DATA FOR THIS EXERCISE:
○ ○ ○ ○ ○ ○ ○

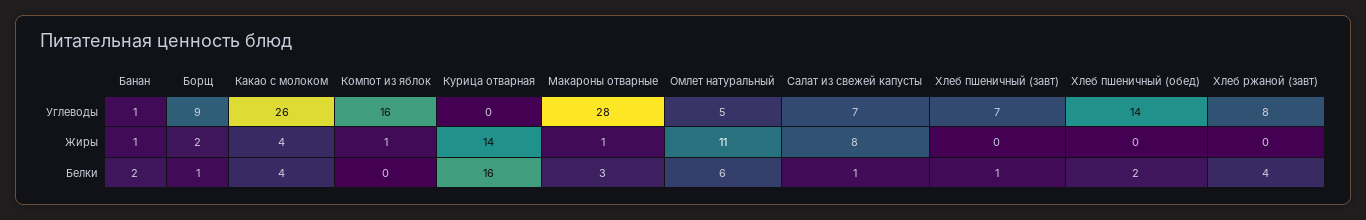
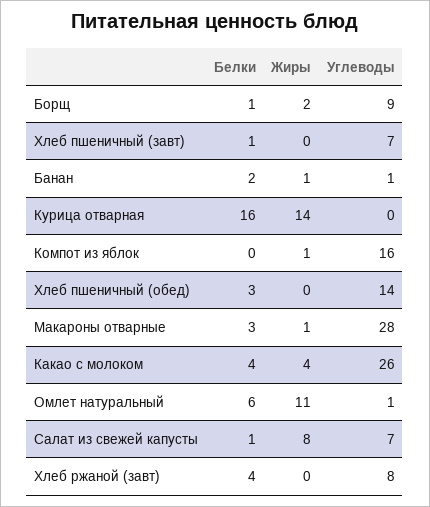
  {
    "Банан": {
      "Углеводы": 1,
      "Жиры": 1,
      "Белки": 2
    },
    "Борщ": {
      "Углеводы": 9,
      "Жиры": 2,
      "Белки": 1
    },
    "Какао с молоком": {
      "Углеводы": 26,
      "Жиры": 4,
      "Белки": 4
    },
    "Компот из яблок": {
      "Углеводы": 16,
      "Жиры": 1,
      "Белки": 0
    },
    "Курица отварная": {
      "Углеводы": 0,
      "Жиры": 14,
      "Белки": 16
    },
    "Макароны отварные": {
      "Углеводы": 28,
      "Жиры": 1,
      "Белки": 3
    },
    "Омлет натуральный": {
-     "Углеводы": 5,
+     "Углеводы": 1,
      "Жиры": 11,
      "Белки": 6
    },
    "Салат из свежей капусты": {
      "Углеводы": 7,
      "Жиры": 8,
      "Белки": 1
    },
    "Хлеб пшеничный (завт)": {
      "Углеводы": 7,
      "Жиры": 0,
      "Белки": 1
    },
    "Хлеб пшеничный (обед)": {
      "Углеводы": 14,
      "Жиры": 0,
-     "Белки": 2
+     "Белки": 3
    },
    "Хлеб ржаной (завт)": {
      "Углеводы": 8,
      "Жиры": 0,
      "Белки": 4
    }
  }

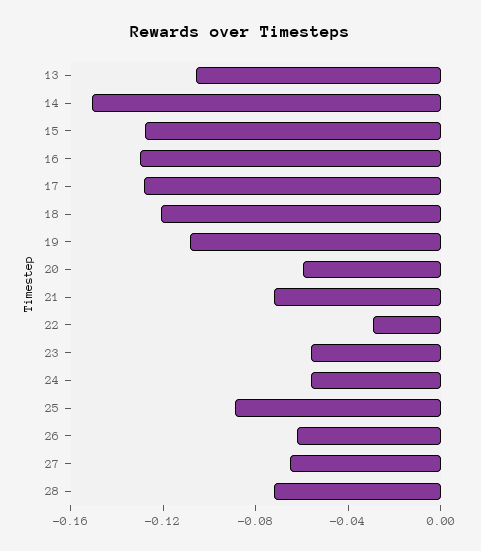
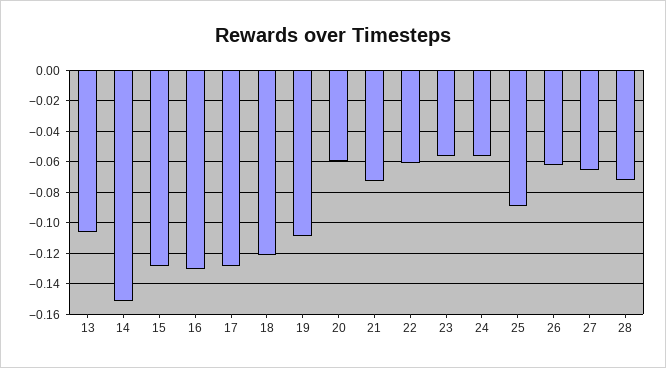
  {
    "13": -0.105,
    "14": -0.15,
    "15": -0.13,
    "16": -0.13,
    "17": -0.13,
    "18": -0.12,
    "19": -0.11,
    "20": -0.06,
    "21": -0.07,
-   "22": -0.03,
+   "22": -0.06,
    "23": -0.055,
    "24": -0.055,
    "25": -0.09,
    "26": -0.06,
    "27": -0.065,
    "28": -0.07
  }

○ ○ ○ ○ ○ ○ ○

ACTION ITEM: Find the number of lines in the records that include the word "завт". Write only that number.

TASK SOLUTION: 2